Factionalism will be a thing of the past in the African National Congress in the Western Cape after their elective congress. Or so they hope.
The party has been faced with deep divisions, dwindling support and a lack of confidence in their leadership, but newly re-elected ANC Western Cape chairperson Marius Fransman said he would be having none of it.
Speaking at a press briefing on Tuesday, days after he was elected to serve as chairperson for another four years, Fransman said what the elective conference had done in electing the new provincial executive committee (PEC) was to force various factions to unite.
“I have always said the ANC must unite; it must defactionalisel; it must work against divisions. Conference has told the ANC in the Western Cape to stop factionalising because what we have now is an organic development of leadership.”
Fransman debunked reports the top five in the PEC was “too coloured”, saying they were a strong, diverse team. He said those elected — including deputy chairperson Khaya Magaxa — were not necessarily from the “Fransman camp”, which he said showed the level of unity which had now emerged.

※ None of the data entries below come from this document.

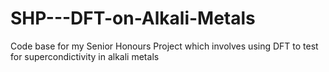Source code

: # SHP---DFT-on-Alkali-Metals
Code base for my Senior Honours Project which involves using DFT to test for supercondictivity in alkali metals
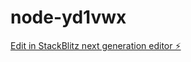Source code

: # node-yd1vwx

[Edit in StackBlitz next generation editor ⚡️](https://stackblitz.com/~/github.com/MichaelBiegluk/node-yd1vwx)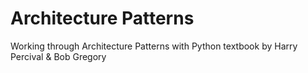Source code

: # Architecture Patterns
Working through Architecture Patterns with Python textbook by Harry Percival &amp; Bob Gregory
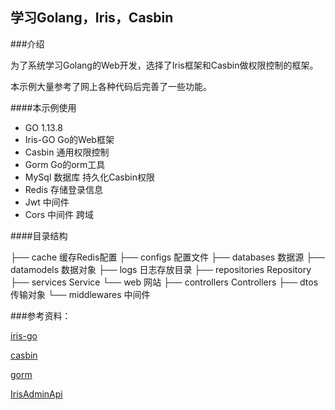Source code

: 学习Golang，Iris，Casbin
---
###介绍

为了系统学习Golang的Web开发，选择了Iris框架和Casbin做权限控制的框架。

本示例大量参考了网上各种代码后完善了一些功能。

####本示例使用

+ GO 1.13.8
+ Iris-GO Go的Web框架
+ Casbin 通用权限控制
+ Gorm Go的orm工具
+ MySql 数据库 持久化Casbin权限
+ Redis 存储登录信息
+ Jwt 中间件
+ Cors 中间件 跨域


####目录结构

├── cache  缓存Redis配置
├── configs  配置文件
├── databases  数据源
├── datamodels  数据对象
├── logs 日志存放目录
├── repositories  Repository
├── services  Service
└── web  网站
    ├── controllers  Controllers
    ├── dtos 传输对象
    └── middlewares 中间件


###参考资料：

[iris-go](https://iris-go.com/)

[casbin](https://casbin.org/)

[gorm](https://gorm.io/)

[IrisAdminApi](https://github.com/snowlyg/IrisAdminApi)
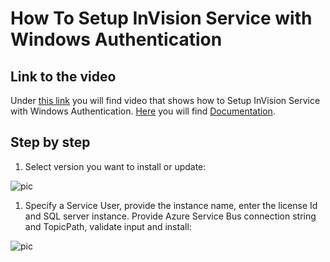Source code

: # How To Setup InVision Service with Windows Authentication

## Link to the video

Under [this link](https://profitbasedocs.blob.core.windows.net/videos/Installation%20and%20Setup%20-%20Invision%204%20Service%20with%20Windows%20Authentication.mp4) you will find video that shows how to Setup InVision Service with Windows Authentication. [Here](../installation.md) you will find [Documentation](../installation.md).
<br/>


## Step by step


1. Select version you want to install or update:

![pic](https://profitbasedocs.blob.core.windows.net/images/HTwinAut%20(1).png)

1. Specify a Service User, provide the instance name, enter the license Id and SQL server instance. Provide Azure Service Bus connection string and TopicPath, validate input and install:

![pic](https://profitbasedocs.blob.core.windows.net/images/HTwinAut%20(2).png)


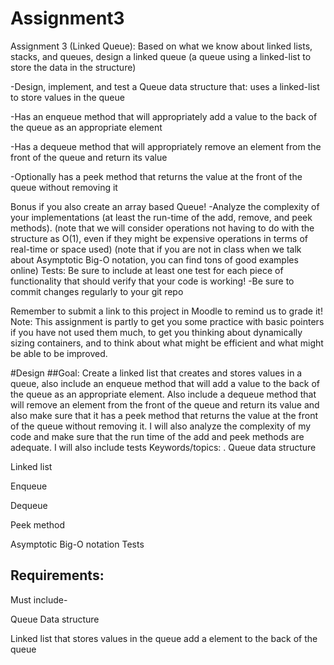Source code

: # Assignment3

Assignment 3 (Linked Queue):
Based on what we know about linked lists, stacks, and queues, design a linked queue (a queue using a linked-list to store the data in the structure)

-Design, implement, and test a Queue data structure that:
uses a linked-list to store values in the queue

-Has an enqueue method that will appropriately add a value to the back of the queue as an appropriate element

-Has a dequeue method that will appropriately remove an element from the front of the queue and return its value

-Optionally has a peek method that returns the value at the front of the queue without removing it

Bonus if you also create an array based Queue!
-Analyze the complexity of your implementations (at least the run-time of the add, remove, and peek methods).
(note that we will consider operations not having to do with the structure as O(1), even if they might be expensive operations in terms of real-time or space used)
(note that if you are not in class when we talk about Asymptotic Big-O notation, you can find tons of good examples online)
Tests: Be sure to include at least one test for each piece of functionality that should verify that your code is working!
-Be sure to commit changes regularly to your git repo

Remember to submit a link to this project in Moodle to remind us to grade it!
Note: This assignment is partly to get you some practice with basic pointers if you have not used them much, to get you thinking about dynamically sizing containers, and to think about what might be efficient and what might be able to be improved.



#Design
##Goal:
Create a linked list that creates and stores values in a queue, also include an enqueue method that will add a value to the back of the queue as an appropriate element. Also include a dequeue method that will remove an element from the front of the queue and return its value and also make sure that it has a peek method that returns the value at the front of the queue without removing it. I will also analyze the complexity of my code and make sure that the run time of the add and peek methods are adequate. I will also include tests
Keywords/topics:
. Queue data structure 


Linked list 


Enqueue 


Dequeue


Peek method 


Asymptotic Big-O notation 
Tests 
## Requirements:
Must include-


Queue Data structure


Linked list that stores values in the queue
add a element to the back of the queue


 



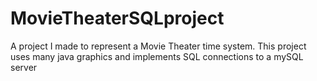 # MovieTheaterSQLproject
A project I made to represent a Movie Theater time system. This project uses many java graphics and  implements SQL connections to a mySQL server
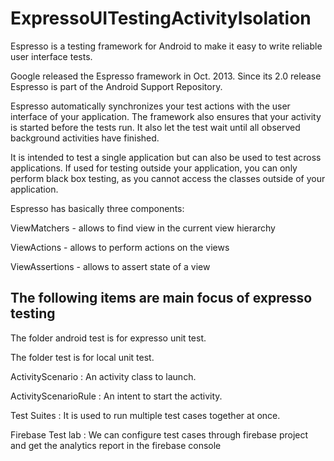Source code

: # ExpressoUITestingActivityIsolation

Espresso is a testing framework for Android to make it easy to write reliable user interface tests.

Google released the Espresso framework in Oct. 2013. Since its 2.0 release Espresso is part of the Android Support Repository.

Espresso automatically synchronizes your test actions with the user interface of your application. The framework also ensures that your activity is started before the tests run. It also let the test wait until all observed background activities have finished.

It is intended to test a single application but can also be used to test across applications. If used for testing outside your application, you can only perform black box testing, as you cannot access the classes outside of your application.

Espresso has basically three components:

ViewMatchers - allows to find view in the current view hierarchy

ViewActions - allows to perform actions on the views

ViewAssertions - allows to assert state of a view

## The following items are main focus of expresso testing

The folder android test is for expresso unit test.

The folder test is for local unit test.

ActivityScenario : An activity class to launch.

ActivityScenarioRule : An intent to start the activity.

Test Suites : It is used to run multiple test cases together at once.

Firebase Test lab : We can configure test cases through firebase project and get the analytics report in the firebase console
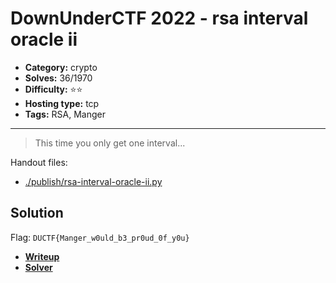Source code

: # DownUnderCTF 2022 - rsa interval oracle ii

- **Category:** crypto
- **Solves:** 36/1970
- **Difficulty:** ⭐️⭐️
- **Hosting type:** tcp
- **Tags:** RSA, Manger

---

> This time you only get one interval...


Handout files:

- [./publish/rsa-interval-oracle-ii.py](./publish/rsa-interval-oracle-ii.py)

## Solution

Flag: `DUCTF{Manger_w0uld_b3_pr0ud_0f_y0u}`

- [**Writeup**](../rsa-interval-oracle-iii/solve/WRITEUP.md)
- [**Solver**](./solve/solv.py)



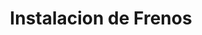 ---
title: "Instalacion de Frenos"
url: /quito/instalacion-de-frenos/
shop: reparación de automóviles
---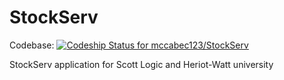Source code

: StockServ
=========

Codebase:
[ ![Codeship Status for mccabec123/StockServ](https://codeship.com/projects/de1bfd20-5960-0132-9b23-123ab8314f17/status)](https://codeship.com/projects/50262)

StockServ application for Scott Logic and Heriot-Watt university
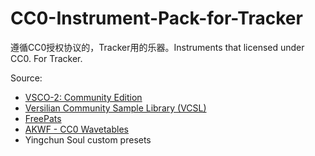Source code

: # CC0-Instrument-Pack-for-Tracker
遵循CC0授权协议的，Tracker用的乐器。Instruments that licensed under CC0. For Tracker.

Source:

- [VSCO-2: Community Edition](https://versilian-studios.com/vsco-community/)
- [Versilian Community Sample Library (VCSL)](https://versilian-studios.com/vcsl/)
- [FreePats](https://freepats.zenvoid.org/)
- [AKWF - CC0 Wavetables](https://www.adventurekid.se/akrt/waveforms/adventure-kid-waveforms/)
- Yingchun Soul custom presets
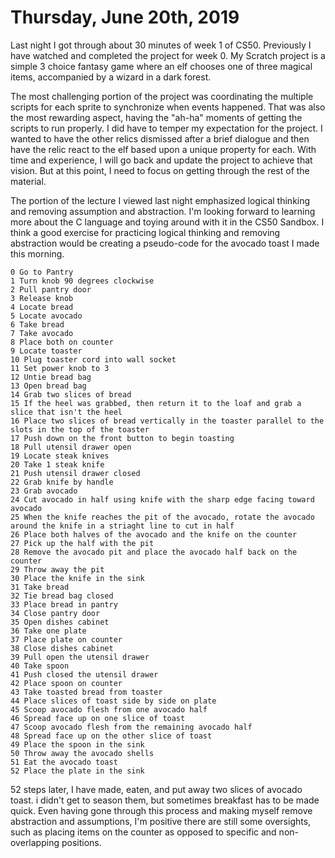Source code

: # Thursday, June 20th, 2019

   Last night I got through about 30 minutes of week 1 of CS50. Previously I have watched and completed the project for week 0. My Scratch project is a simple 3 choice fantasy game where an elf chooses one of three magical items, accompanied by a wizard in a dark forest. 
   
   The most challenging portion of the project was coordinating the multiple scripts for each sprite to synchronize when events happened. That was also the most rewarding aspect, having the "ah-ha" moments of getting the scripts to run properly. I did have to temper my expectation for the project. I wanted to have the other relics dismissed after a brief dialogue and then have the relic react to the elf based upon a unique property for each. With time and experience, I will go back and update the project to achieve that vision. But at this point, I need to focus on getting through the rest of the material.
   
   The portion of the lecture I viewed last night emphasized logical thinking and removing assumption and abstraction. I'm looking forward to learning more about the C language and toying around with it in the CS50 Sandbox. I think a good exercise for practicing logical thinking and removing abstraction would be creating a pseudo-code for the avocado toast I made this morning.

    0 Go to Pantry
    1 Turn knob 90 degrees clockwise
    2 Pull pantry door
    3 Release knob
    4 Locate bread
    5 Locate avocado
    6 Take bread
    7 Take avocado
    8 Place both on counter
    9 Locate toaster
    10 Plug toaster cord into wall socket
    11 Set power knob to 3
    12 Untie bread bag
    13 Open bread bag
    14 Grab two slices of bread
    15 If the heel was grabbed, then return it to the loaf and grab a slice that isn't the heel
    16 Place two slices of bread vertically in the toaster parallel to the slots in the top of the toaster
    17 Push down on the front button to begin toasting
    18 Pull utensil drawer open
    19 Locate steak knives
    20 Take 1 steak knife
    21 Push utensil drawer closed
    22 Grab knife by handle
    23 Grab avocado
    24 Cut avocado in half using knife with the sharp edge facing toward avocado
    25 When the knife reaches the pit of the avocado, rotate the avocado around the knife in a striaght line to cut in half
    26 Place both halves of the avocado and the knife on the counter
    27 Pick up the half with the pit
    28 Remove the avocado pit and place the avocado half back on the counter
    29 Throw away the pit
    30 Place the knife in the sink
    31 Take bread
    32 Tie bread bag closed
    33 Place bread in pantry
    34 Close pantry door
    35 Open dishes cabinet
    36 Take one plate
    37 Place plate on counter
    38 Close dishes cabinet
    39 Pull open the utensil drawer
    40 Take spoon
    41 Push closed the utensil drawer
    42 Place spoon on counter
    43 Take toasted bread from toaster
    44 Place slices of toast side by side on plate
    45 Scoop avocado flesh from one avocado half
    46 Spread face up on one slice of toast
    47 Scoop avocado flesh from the remaining avocado half
    48 Spread face up on the other slice of toast
    49 Place the spoon in the sink
    50 Throw away the avocado shells
    51 Eat the avocado toast
    52 Place the plate in the sink
    
 52 steps later, I have made, eaten, and put away two slices of avocado toast. i didn't get to season them, but sometimes breakfast has to be made quick. Even having gone through this process and making myself remove abstraction and assumptions, I'm positive there are still some oversights, such as placing items on the counter as opposed to specific and non-overlapping positions.
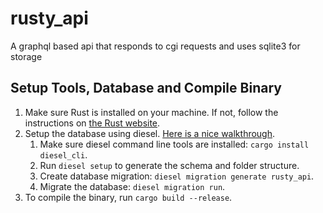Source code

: # rusty_api
A graphql based api that responds to cgi requests and uses sqlite3 for storage

## Setup Tools, Database and Compile Binary
1. Make sure Rust is installed on your machine. If not, follow the instructions on [the Rust website](https://www.rust-lang.org/tools/install).
2. Setup the database using diesel. [Here is a nice walkthrough](http://diesel.rs/guides/getting-started/).
    1. Make sure diesel command line tools are installed: `cargo install diesel_cli`.
    2. Run `diesel setup` to generate the schema and folder structure. 
    3. Create database migration: `diesel migration generate rusty_api`.
    4. Migrate the database: `diesel migration run`.
3. To compile the binary, run `cargo build --release`.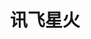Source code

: ---
title: "讯飞星火"
url: "https://xinghuo.xfyun.cn"
description: "科大讯飞推出的AI认知大模型，提供智能对话、文本生成、代码编写、知识问答等服务"
category: "AI工具"
tags: ["AI对话", "科大讯飞", "认知大模型", "语音技术"]
icon: "🔥"
---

New provincial secretary Faiez Jacobs said the composition of the new PEC, which includes Seskhona leader Andile Lili, had been a compromise of different divisions within the party.
“We’ve been able to unify the majority of ANC branches [and] structures in that committee and we look at how we accommodate everybody,” said Jacobs on Tuesday.
Fransman repeated the need for the party to make inroads into the coloured communities in the Western Cape in the build-up to the local government elections in 2016 and admitted that it would not be an overnight project.
Speaking about holding branch leaders and PEC members accountable – as well as holding them to the standards of their performance agreements — Fransman said each leader had a responsibility with regards to recruitment in the party’s bid to gain over 100 000 new members by end of the year.
The ANC in the Western Cape held its elective congress at the Cape Peninsula University of Technology over the weekend, where former secretary Songezo Mjongile was edged out by Jacobs.